> **Task to carry out**
Render the lines below as a numbered list, starting with the first line and continuing up to and including the line with "picture [134, 146, 1491, 1047]". Leave out blank lines.

··· Input data ···

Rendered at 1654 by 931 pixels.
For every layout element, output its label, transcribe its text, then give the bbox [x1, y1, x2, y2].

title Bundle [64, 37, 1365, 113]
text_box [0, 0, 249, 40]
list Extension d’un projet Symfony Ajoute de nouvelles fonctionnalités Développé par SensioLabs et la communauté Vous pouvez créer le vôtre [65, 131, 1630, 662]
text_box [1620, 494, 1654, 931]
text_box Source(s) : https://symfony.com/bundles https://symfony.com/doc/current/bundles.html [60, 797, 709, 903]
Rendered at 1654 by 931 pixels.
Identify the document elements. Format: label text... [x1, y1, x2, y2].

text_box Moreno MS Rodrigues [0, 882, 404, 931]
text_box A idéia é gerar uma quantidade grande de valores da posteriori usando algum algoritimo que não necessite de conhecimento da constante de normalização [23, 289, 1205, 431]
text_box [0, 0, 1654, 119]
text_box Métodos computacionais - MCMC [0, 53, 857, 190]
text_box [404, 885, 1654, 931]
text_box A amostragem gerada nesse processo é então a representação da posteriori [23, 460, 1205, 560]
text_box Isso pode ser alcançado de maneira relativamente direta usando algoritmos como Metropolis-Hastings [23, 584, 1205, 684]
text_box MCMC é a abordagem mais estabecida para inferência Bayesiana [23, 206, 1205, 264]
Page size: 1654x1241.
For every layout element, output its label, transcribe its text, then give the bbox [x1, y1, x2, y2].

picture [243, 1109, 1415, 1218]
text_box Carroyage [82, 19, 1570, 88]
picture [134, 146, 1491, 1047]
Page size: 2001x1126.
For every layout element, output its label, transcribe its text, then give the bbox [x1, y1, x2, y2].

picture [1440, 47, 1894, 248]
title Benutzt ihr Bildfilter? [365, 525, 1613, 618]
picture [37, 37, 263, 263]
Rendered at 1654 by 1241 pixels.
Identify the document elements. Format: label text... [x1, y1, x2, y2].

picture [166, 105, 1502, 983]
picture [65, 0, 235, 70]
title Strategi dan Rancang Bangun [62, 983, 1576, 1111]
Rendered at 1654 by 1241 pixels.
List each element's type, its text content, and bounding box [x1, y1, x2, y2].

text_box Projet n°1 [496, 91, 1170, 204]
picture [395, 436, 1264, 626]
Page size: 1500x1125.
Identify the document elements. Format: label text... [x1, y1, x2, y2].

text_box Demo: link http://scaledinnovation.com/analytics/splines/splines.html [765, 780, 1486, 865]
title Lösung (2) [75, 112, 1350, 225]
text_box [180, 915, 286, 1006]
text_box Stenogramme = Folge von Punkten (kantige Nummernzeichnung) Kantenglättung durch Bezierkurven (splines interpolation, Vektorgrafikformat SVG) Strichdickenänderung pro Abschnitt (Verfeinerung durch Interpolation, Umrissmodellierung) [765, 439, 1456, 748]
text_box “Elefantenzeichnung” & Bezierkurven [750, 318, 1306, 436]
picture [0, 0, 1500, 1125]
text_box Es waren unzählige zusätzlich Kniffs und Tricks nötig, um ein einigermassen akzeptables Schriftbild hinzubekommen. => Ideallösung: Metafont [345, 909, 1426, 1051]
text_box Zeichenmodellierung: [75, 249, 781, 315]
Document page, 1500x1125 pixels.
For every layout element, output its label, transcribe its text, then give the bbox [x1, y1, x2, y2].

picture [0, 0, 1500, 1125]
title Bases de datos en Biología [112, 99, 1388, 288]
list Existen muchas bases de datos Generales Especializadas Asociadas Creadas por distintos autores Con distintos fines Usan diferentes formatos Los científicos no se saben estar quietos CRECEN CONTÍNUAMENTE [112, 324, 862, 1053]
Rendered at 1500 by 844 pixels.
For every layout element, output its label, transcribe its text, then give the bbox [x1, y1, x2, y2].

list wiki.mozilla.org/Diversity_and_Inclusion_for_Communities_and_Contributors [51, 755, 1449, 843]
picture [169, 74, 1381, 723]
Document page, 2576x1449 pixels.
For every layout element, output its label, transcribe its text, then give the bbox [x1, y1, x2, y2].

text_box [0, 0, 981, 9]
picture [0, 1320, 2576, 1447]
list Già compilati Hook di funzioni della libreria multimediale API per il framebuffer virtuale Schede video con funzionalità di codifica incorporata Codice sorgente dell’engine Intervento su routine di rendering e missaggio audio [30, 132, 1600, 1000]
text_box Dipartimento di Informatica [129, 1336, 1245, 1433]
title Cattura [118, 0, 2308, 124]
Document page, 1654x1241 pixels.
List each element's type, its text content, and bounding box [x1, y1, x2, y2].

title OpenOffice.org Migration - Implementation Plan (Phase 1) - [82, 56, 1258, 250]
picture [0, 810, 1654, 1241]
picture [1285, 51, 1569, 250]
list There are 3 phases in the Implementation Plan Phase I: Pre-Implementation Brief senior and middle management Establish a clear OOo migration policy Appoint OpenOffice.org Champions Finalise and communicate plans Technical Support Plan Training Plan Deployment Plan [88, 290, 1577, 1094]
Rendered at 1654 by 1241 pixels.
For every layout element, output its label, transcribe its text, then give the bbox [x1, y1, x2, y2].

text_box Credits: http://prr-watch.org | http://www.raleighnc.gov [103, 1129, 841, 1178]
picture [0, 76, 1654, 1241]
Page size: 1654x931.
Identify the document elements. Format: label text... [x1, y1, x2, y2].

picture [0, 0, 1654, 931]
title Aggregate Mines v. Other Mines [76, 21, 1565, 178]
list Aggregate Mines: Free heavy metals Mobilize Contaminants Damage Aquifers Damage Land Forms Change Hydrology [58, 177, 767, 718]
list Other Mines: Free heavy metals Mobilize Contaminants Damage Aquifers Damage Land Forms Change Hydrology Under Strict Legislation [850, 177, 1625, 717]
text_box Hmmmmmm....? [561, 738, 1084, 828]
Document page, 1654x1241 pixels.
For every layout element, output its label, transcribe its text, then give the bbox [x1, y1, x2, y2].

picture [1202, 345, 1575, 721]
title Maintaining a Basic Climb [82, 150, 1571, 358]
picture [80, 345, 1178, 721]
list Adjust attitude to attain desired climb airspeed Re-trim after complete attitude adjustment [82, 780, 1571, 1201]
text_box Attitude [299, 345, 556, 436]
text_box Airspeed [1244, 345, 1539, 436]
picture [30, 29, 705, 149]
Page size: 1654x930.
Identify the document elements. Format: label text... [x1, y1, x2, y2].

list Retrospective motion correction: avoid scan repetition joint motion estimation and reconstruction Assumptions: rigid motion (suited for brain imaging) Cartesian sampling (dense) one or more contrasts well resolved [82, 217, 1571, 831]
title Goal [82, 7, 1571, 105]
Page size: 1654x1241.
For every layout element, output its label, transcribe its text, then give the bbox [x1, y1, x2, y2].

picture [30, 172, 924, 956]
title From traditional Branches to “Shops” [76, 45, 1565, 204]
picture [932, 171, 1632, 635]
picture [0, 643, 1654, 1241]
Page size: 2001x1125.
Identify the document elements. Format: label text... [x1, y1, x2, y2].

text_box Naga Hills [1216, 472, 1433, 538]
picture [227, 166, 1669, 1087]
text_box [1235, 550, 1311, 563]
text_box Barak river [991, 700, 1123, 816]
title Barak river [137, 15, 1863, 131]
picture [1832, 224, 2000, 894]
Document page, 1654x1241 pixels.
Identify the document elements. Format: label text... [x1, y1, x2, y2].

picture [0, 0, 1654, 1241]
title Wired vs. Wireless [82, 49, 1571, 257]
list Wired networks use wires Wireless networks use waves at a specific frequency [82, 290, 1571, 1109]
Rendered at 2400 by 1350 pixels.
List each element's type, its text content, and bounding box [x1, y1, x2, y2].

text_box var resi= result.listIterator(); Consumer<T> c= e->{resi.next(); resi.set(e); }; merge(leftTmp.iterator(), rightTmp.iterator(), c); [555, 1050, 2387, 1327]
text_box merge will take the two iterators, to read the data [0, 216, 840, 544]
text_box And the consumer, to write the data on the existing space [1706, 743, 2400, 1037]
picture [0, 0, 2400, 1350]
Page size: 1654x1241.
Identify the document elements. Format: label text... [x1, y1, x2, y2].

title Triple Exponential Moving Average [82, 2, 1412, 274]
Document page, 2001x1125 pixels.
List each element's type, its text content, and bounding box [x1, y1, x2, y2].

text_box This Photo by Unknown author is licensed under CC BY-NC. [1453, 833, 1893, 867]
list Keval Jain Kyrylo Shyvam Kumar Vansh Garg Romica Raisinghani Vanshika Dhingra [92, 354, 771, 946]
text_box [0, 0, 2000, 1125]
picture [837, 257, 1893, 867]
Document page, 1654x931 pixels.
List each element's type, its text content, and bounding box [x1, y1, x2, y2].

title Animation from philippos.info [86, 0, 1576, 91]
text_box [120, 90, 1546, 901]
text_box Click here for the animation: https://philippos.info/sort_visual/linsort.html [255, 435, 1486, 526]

···

> **Correct result**
1. Rendered at 1654 by 931 pixels.
2. For every layout element, output its label, transcribe its text, then give the bbox [x1, y1, x2, y2].
3. title Bundle [64, 37, 1365, 113]
4. text_box [0, 0, 249, 40]
5. list Extension d’un projet Symfony Ajoute de nouvelles fonctionnalités Développé par SensioLabs et la communauté Vous pouvez créer le vôtre [65, 131, 1630, 662]
6. text_box [1620, 494, 1654, 931]
7. text_box Source(s) : https://symfony.com/bundles https://symfony.com/doc/current/bundles.html [60, 797, 709, 903]
8. Rendered at 1654 by 931 pixels.
9. Identify the document elements. Format: label text... [x1, y1, x2, y2].
10. text_box Moreno MS Rodrigues [0, 882, 404, 931]
11. text_box A idéia é gerar uma quantidade grande de valores da posteriori usando algum algoritimo que não necessite de conhecimento da constante de normalização [23, 289, 1205, 431]
12. text_box [0, 0, 1654, 119]
13. text_box Métodos computacionais - MCMC [0, 53, 857, 190]
14. text_box [404, 885, 1654, 931]
15. text_box A amostragem gerada nesse processo é então a representação da posteriori [23, 460, 1205, 560]
16. text_box Isso pode ser alcançado de maneira relativamente direta usando algoritmos como Metropolis-Hastings [23, 584, 1205, 684]
17. text_box MCMC é a abordagem mais estabecida para inferência Bayesiana [23, 206, 1205, 264]
18. Page size: 1654x1241.
19. For every layout element, output its label, transcribe its text, then give the bbox [x1, y1, x2, y2].
20. picture [243, 1109, 1415, 1218]
21. text_box Carroyage [82, 19, 1570, 88]
22. picture [134, 146, 1491, 1047]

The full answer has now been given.